Archives Journalières: 8 juillet 2010

Pour l’été, retour vers les années 70

Avec un film qui se regarde et qui s’écoute: Hair.

Issu d’une comédie musicale (encore) qui elle est toujours à l’affiche, ce film de 1979 de Milos Forman reste toujours d’actualité.

L’histoire : un jeune américain, Claude Bukowski,  fils de fermier de l’Amérique profonde, part pour le Vietnam.

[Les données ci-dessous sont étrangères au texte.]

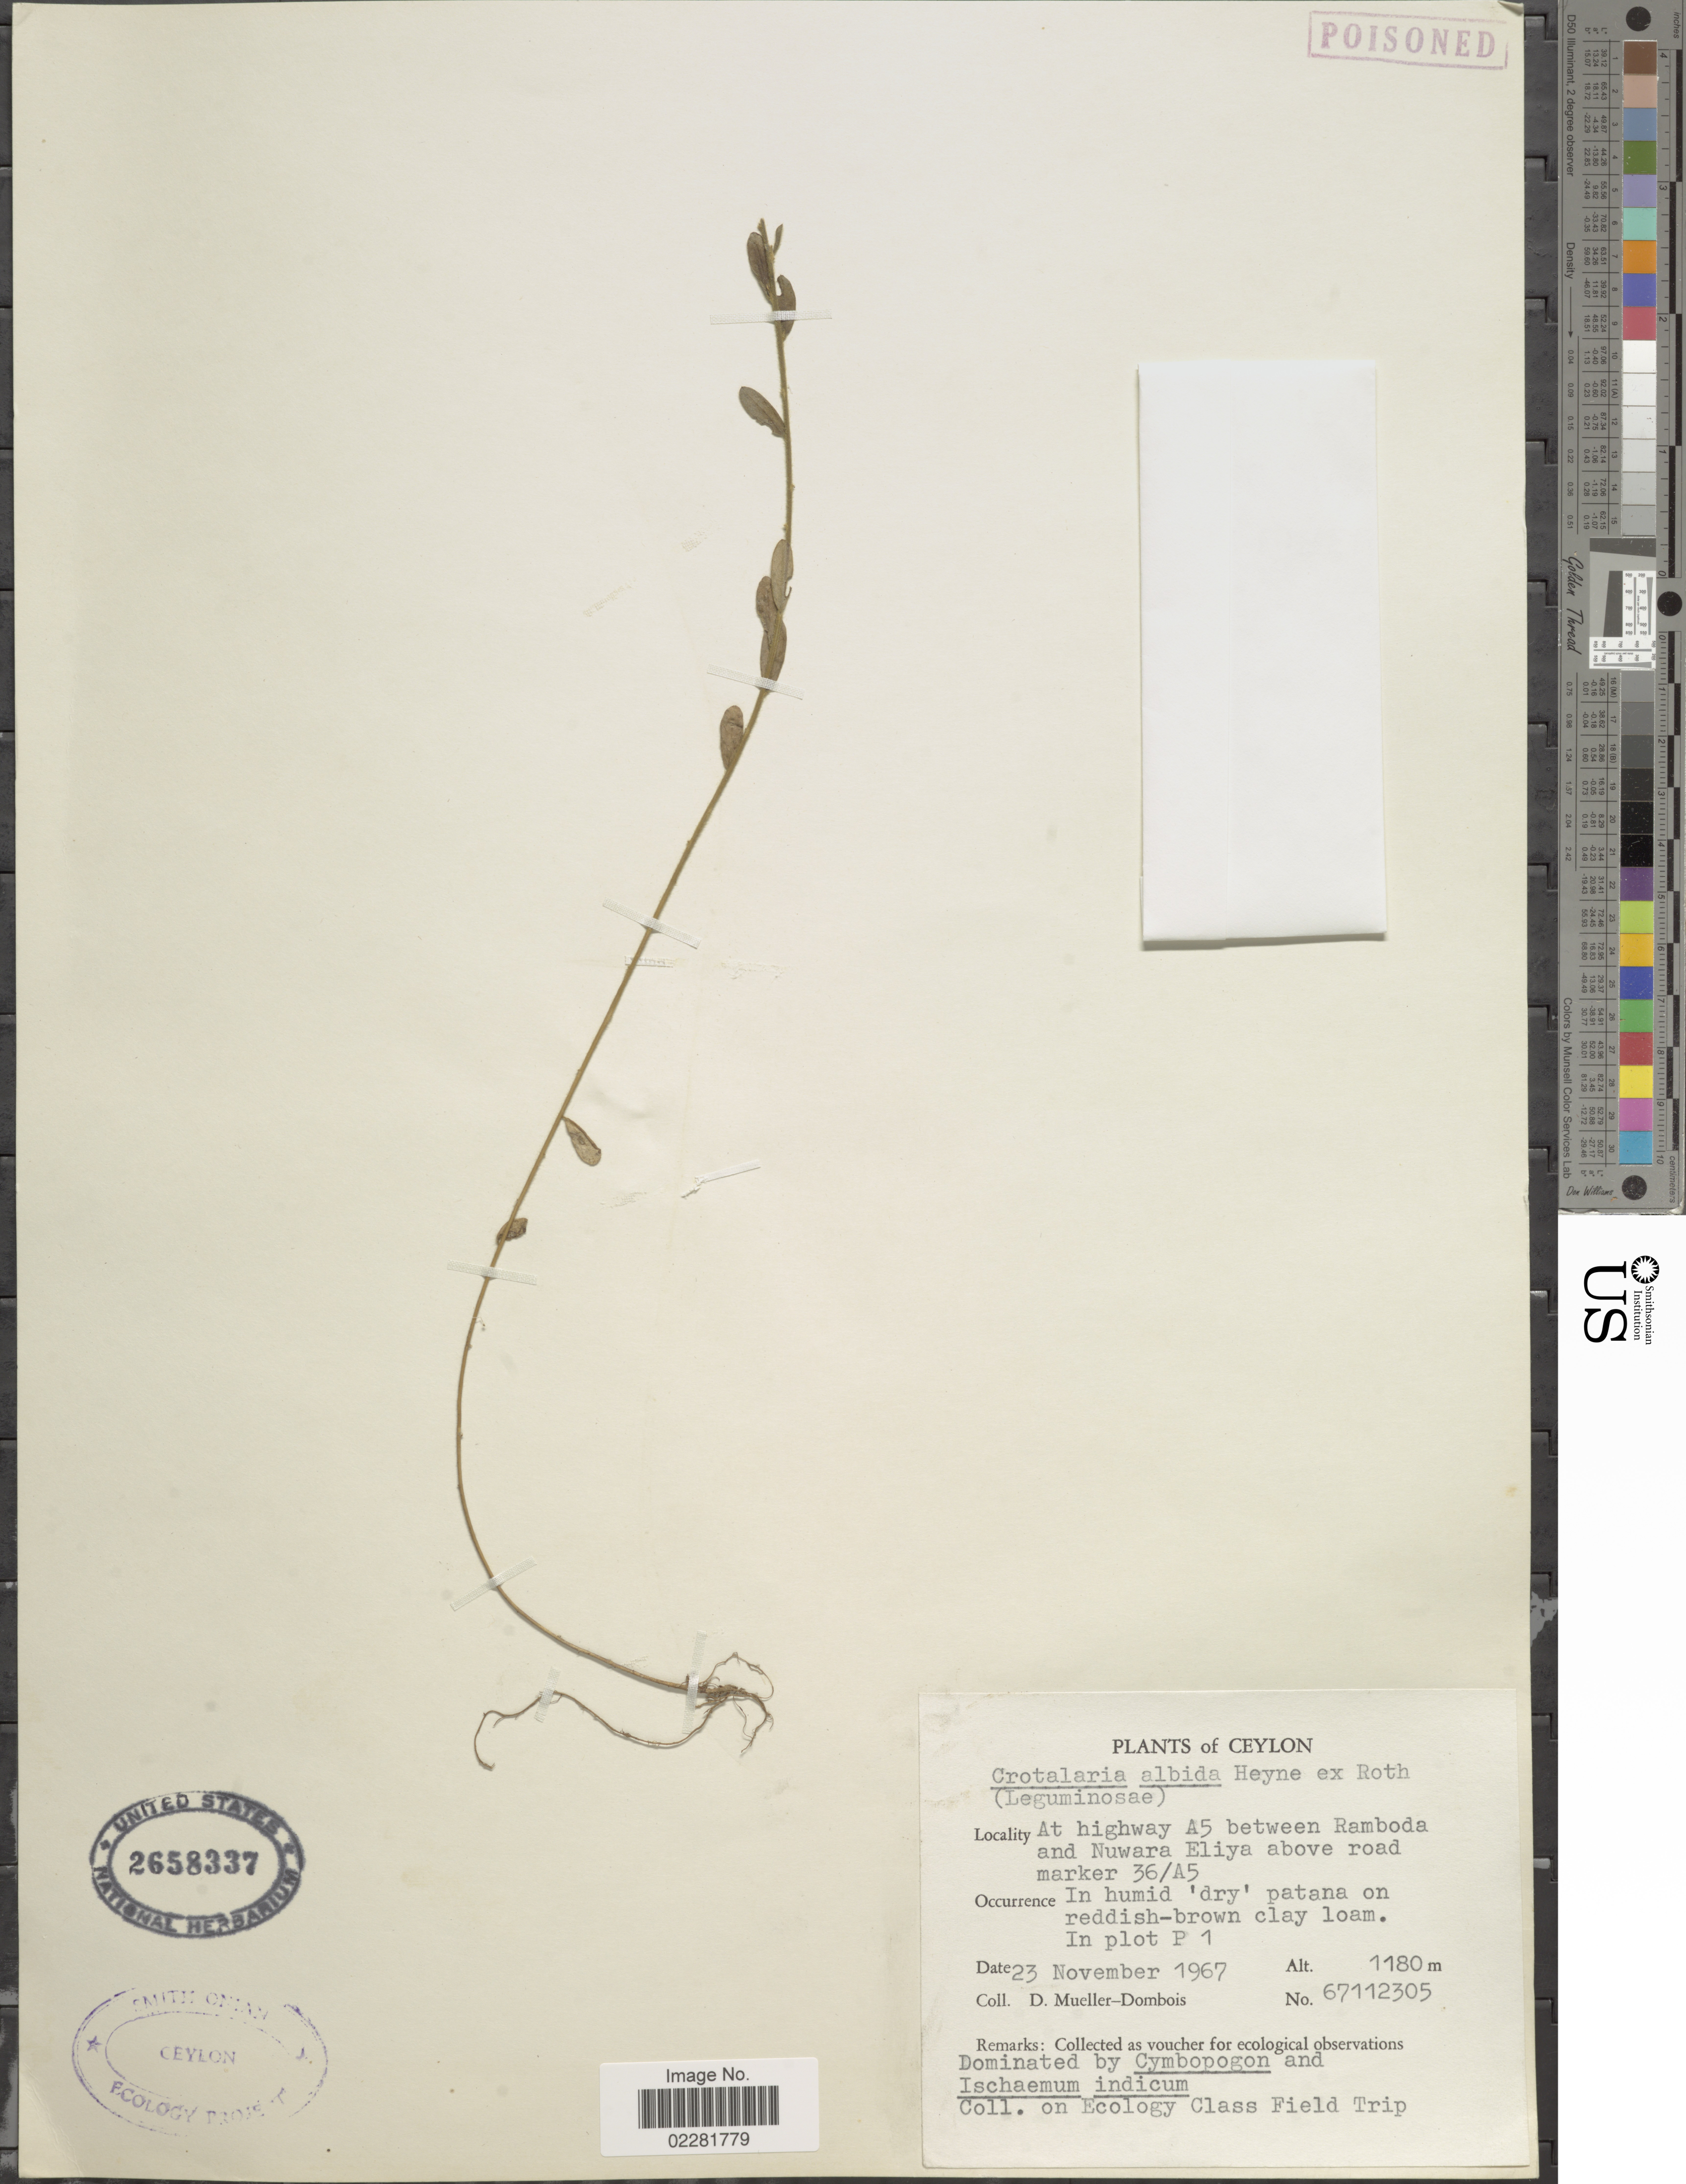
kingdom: Plantae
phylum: Tracheophyta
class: Magnoliopsida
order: Fabales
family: Fabaceae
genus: Crotalaria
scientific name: Crotalaria albida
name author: B. Heyne ex Roth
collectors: D. Mueller-Dombois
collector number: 67112305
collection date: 1967-11-23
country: Sri Lanka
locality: Ceylon, at highway A5 between Ramboda and Nuwara Eliya above road marker 36/A5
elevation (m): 1180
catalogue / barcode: US 2658337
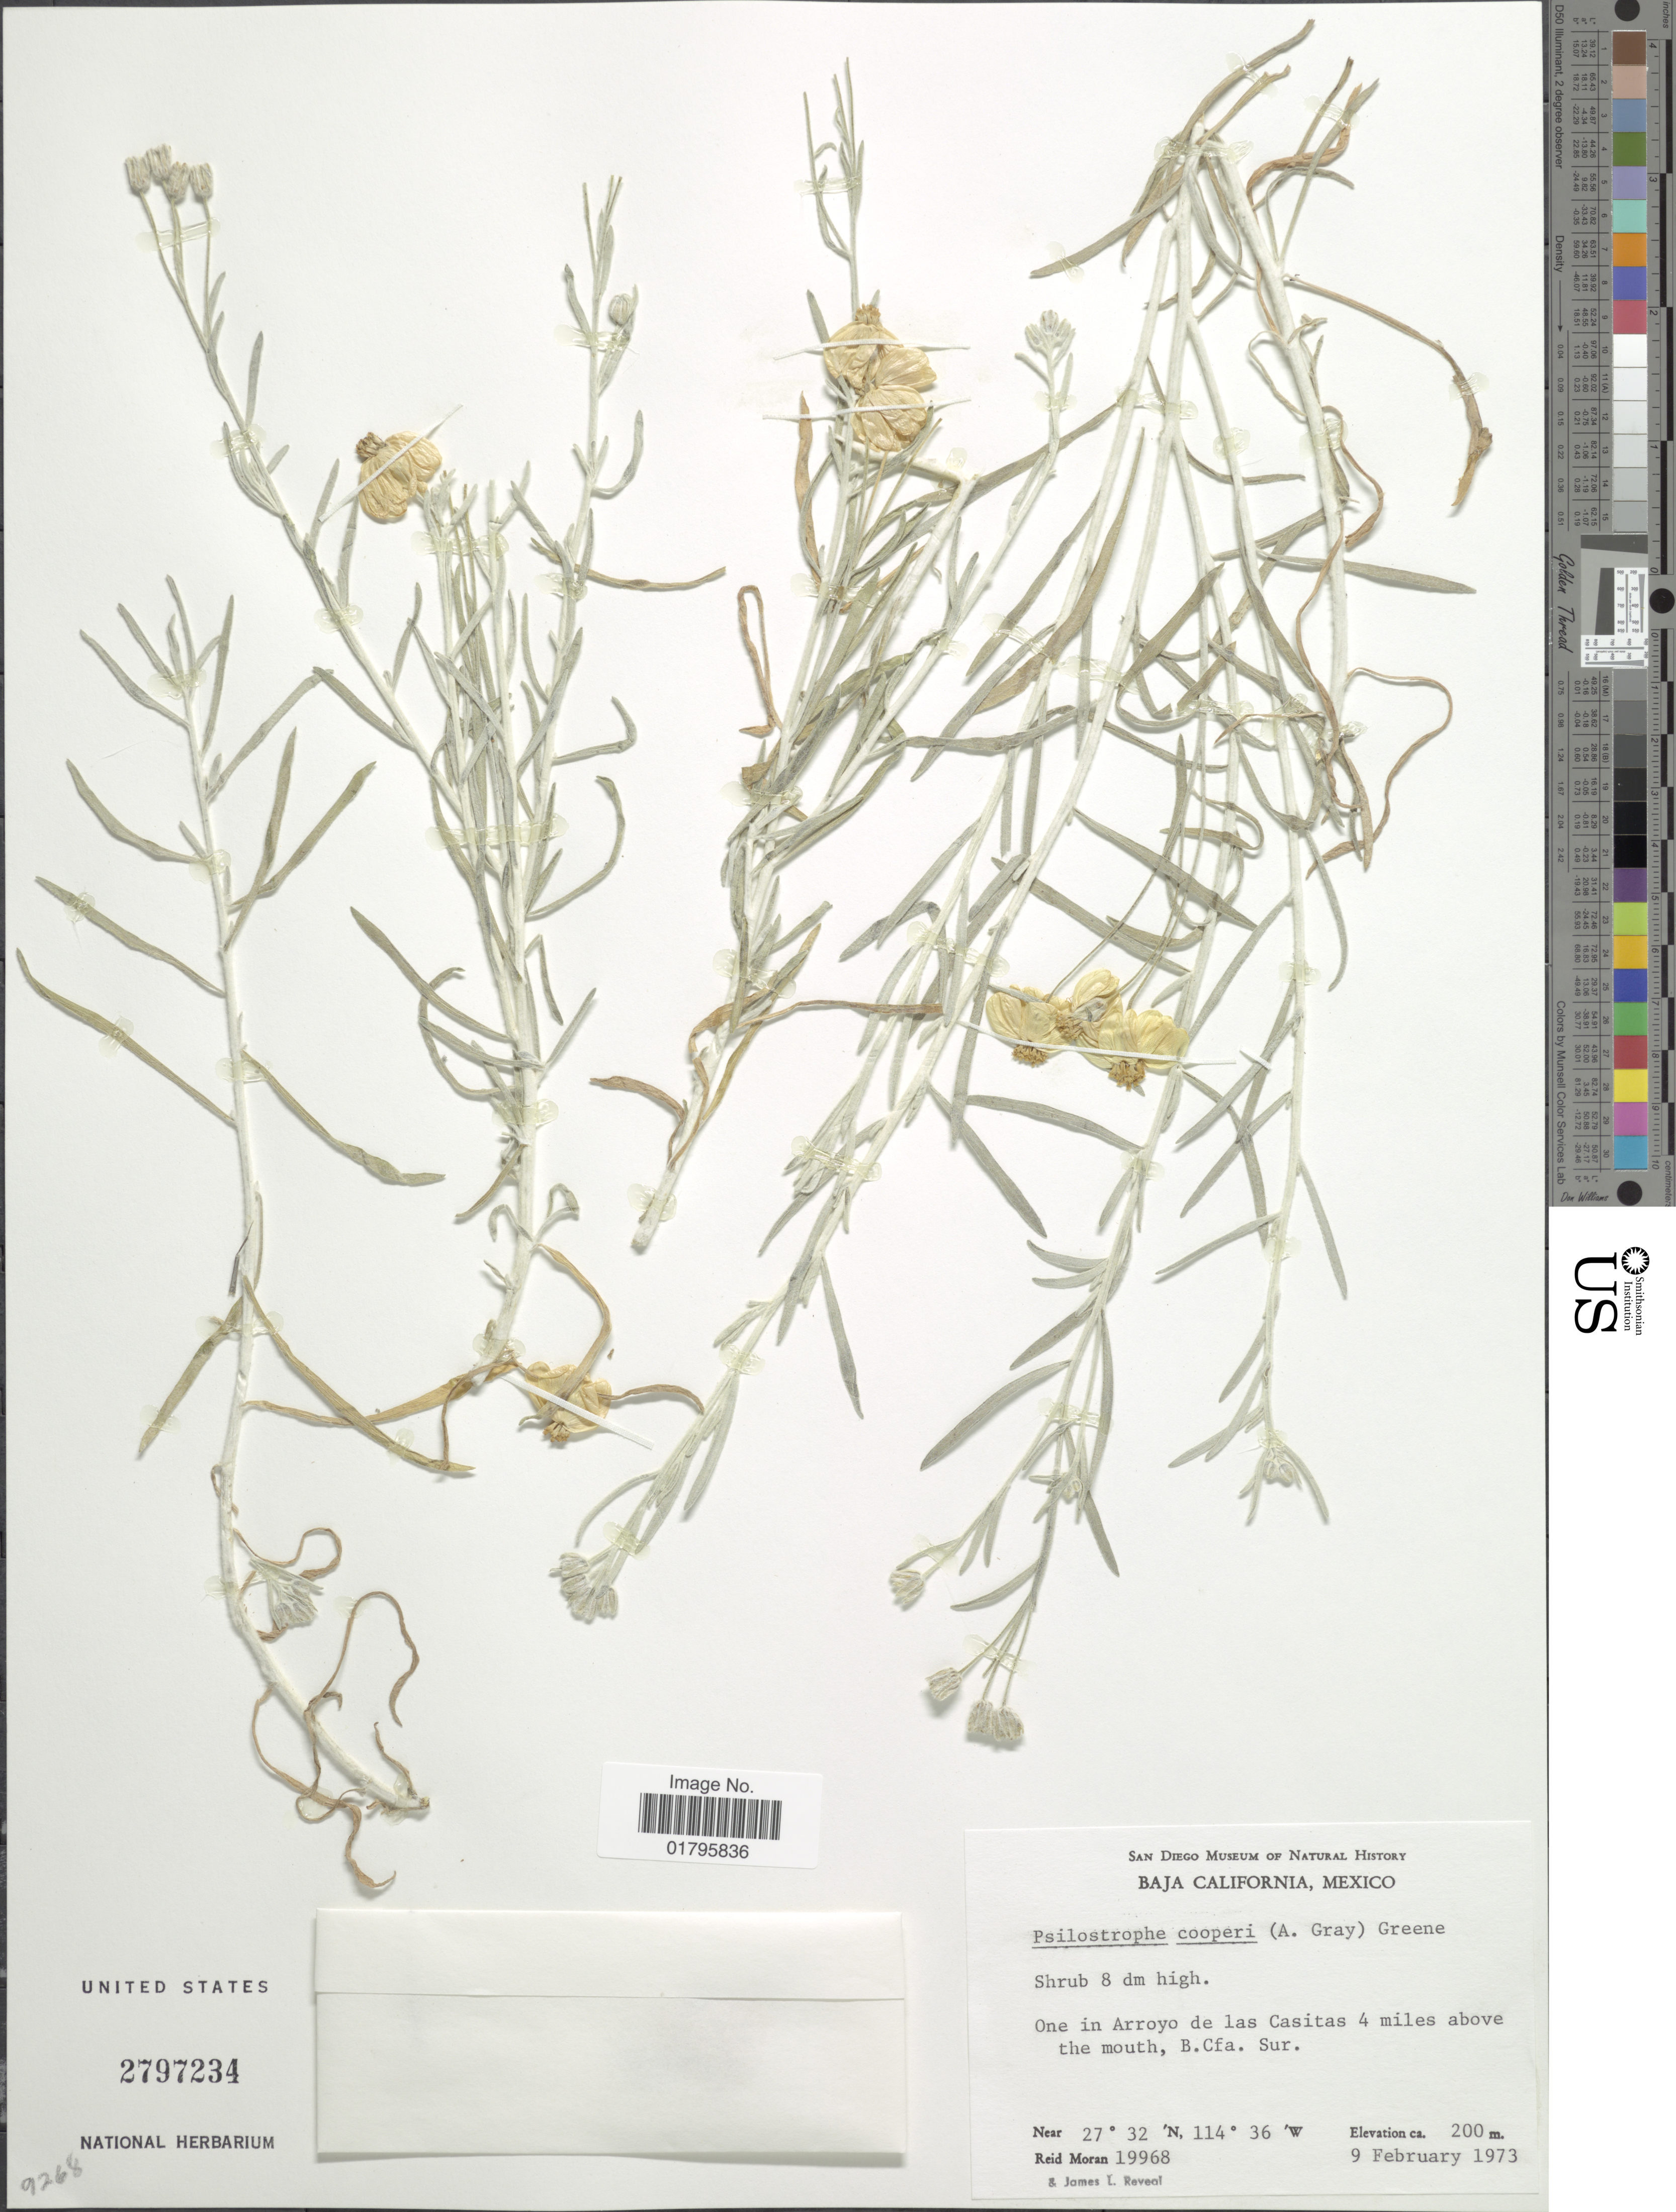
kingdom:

Deux rencontres bouleverseront sa vie, l’une avec un groupe de hippies dans Central Park, l’autre avec la belle Sheila, cavalière, aussi dans Central Park.

Notre héros tombe immédiatement amoureux de la belle Sheila, qui clairement appartient à un milieu social bien différent de celui de notre pauvre Claude. D’ailleurs la belle Sheila est loin d’être « indifférente » au charme de notre fils de fermier !

Quant à la bande de hippies, elle fera découvrir à Claude tous les plaisirs que la vie peut apporter : l’amour libre, la consommation de substances diverses et variées…

Toute cette petite bande s’invite à une « party » chez les parents de Sheila où toute la bonne société new-yorkaise est réunie, et nos deux tourtereaux sont définitivement « In love » !

Claude ne peut se soustraire à ses obligations militaires, mais ses nouveaux amis lui organisent une dernière rencontre avec Sheila avant qu’il ne décolle vers le Vietnam.

Beaucoup de clichés pour ce film, les « méchants américains » qui vont faire la guerre loin de chez eux où leurs beaux militaires meurent, les hippies qui courent après des idéologies type « peace & love », les riches citadins new-yorkais qui n’ont rien à voir avec le reste des USA majoritairement agricole, que de l’actualité quoi !!!

Pas tout à fait de « happy end » pour ce film, mais l’amour toujours vainqueur.

Je vous conseille vivement de visionner la version originale, la bande son que tout le monde connaît est divine et traverse merveilleusement le temps.

C’est cette comédie musicale qui révèlera en France Julien Clerc où la légende veut qu’il apparaissait nu sur scène.

Et pour ceux qui connaissent ce film par cœur, on peut toujours l’écouter comme un disque, deux heures de bon moment.